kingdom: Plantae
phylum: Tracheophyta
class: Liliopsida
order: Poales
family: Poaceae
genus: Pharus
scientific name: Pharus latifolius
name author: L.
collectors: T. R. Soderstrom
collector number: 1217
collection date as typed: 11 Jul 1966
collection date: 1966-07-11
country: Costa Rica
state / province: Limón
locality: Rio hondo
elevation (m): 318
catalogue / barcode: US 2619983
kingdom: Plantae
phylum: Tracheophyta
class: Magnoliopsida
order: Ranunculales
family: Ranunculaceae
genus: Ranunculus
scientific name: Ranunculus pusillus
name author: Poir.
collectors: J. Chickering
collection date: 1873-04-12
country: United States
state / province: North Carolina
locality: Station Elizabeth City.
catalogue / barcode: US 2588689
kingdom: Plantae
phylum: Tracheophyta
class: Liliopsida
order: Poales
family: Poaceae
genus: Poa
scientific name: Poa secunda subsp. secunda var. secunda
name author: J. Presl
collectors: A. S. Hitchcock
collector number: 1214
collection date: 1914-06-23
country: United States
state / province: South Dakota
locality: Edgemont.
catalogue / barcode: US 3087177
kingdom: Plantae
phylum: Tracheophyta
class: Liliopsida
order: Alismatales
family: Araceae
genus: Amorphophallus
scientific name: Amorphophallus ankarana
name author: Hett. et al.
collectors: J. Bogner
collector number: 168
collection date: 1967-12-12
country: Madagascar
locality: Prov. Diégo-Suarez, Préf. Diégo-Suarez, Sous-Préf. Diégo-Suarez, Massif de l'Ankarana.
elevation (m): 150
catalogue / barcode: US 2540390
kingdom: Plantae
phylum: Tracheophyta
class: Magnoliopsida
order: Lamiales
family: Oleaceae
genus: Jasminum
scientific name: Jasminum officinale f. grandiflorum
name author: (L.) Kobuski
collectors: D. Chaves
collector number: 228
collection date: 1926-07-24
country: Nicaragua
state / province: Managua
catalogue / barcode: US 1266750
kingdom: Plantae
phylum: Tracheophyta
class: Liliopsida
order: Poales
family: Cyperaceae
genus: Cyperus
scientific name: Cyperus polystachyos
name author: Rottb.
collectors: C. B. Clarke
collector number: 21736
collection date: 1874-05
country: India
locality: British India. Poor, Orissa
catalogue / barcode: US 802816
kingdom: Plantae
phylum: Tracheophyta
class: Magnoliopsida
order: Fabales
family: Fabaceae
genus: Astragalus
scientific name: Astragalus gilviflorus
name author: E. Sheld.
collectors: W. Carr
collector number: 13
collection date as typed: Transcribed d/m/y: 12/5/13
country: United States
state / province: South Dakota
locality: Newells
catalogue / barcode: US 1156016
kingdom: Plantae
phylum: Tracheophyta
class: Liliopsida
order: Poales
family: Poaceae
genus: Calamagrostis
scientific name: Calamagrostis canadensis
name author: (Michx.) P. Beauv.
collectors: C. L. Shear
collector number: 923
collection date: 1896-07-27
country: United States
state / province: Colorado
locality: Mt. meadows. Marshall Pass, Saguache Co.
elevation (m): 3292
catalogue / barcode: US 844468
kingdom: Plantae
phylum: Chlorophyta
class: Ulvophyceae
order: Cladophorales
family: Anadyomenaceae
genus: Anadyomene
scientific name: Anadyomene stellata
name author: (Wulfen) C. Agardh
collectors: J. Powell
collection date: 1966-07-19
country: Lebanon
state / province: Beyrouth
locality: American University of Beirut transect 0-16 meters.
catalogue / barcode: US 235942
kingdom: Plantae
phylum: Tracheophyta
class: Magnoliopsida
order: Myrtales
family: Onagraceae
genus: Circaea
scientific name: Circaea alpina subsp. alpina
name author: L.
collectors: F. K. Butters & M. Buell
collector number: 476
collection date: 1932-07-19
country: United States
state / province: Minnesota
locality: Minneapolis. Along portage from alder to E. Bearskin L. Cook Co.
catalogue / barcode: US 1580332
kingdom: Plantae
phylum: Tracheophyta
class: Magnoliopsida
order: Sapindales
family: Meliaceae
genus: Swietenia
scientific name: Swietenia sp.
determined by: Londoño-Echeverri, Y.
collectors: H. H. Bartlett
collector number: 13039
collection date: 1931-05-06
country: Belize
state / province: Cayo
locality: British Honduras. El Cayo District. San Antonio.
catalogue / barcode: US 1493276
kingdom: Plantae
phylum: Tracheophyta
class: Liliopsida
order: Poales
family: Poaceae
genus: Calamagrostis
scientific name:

════

GOAL: Copy the material from its beginning through the line containing "catalogue / barcode: US 1266750", substituting "site" for every "locality" and changing nothing else.

WRITTEN RESPONSE:
kingdom: Plantae
phylum: Tracheophyta
class: Liliopsida
order: Poales
family: Poaceae
genus: Pharus
scientific name: Pharus latifolius
name author: L.
collectors: T. R. Soderstrom
collector number: 1217
collection date as typed: 11 Jul 1966
collection date: 1966-07-11
country: Costa Rica
state / province: Limón
site: Rio hondo
elevation (m): 318
catalogue / barcode: US 2619983
kingdom: Plantae
phylum: Tracheophyta
class: Magnoliopsida
order: Ranunculales
family: Ranunculaceae
genus: Ranunculus
scientific name: Ranunculus pusillus
name author: Poir.
collectors: J. Chickering
collection date: 1873-04-12
country: United States
state / province: North Carolina
site: Station Elizabeth City.
catalogue / barcode: US 2588689
kingdom: Plantae
phylum: Tracheophyta
class: Liliopsida
order: Poales
family: Poaceae
genus: Poa
scientific name: Poa secunda subsp. secunda var. secunda
name author: J. Presl
collectors: A. S. Hitchcock
collector number: 1214
collection date: 1914-06-23
country: United States
state / province: South Dakota
site: Edgemont.
catalogue / barcode: US 3087177
kingdom: Plantae
phylum: Tracheophyta
class: Liliopsida
order: Alismatales
family: Araceae
genus: Amorphophallus
scientific name: Amorphophallus ankarana
name author: Hett. et al.
collectors: J. Bogner
collector number: 168
collection date: 1967-12-12
country: Madagascar
site: Prov. Diégo-Suarez, Préf. Diégo-Suarez, Sous-Préf. Diégo-Suarez, Massif de l'Ankarana.
elevation (m): 150
catalogue / barcode: US 2540390
kingdom: Plantae
phylum: Tracheophyta
class: Magnoliopsida
order: Lamiales
family: Oleaceae
genus: Jasminum
scientific name: Jasminum officinale f. grandiflorum
name author: (L.) Kobuski
collectors: D. Chaves
collector number: 228
collection date: 1926-07-24
country: Nicaragua
state / province: Managua
catalogue / barcode: US 1266750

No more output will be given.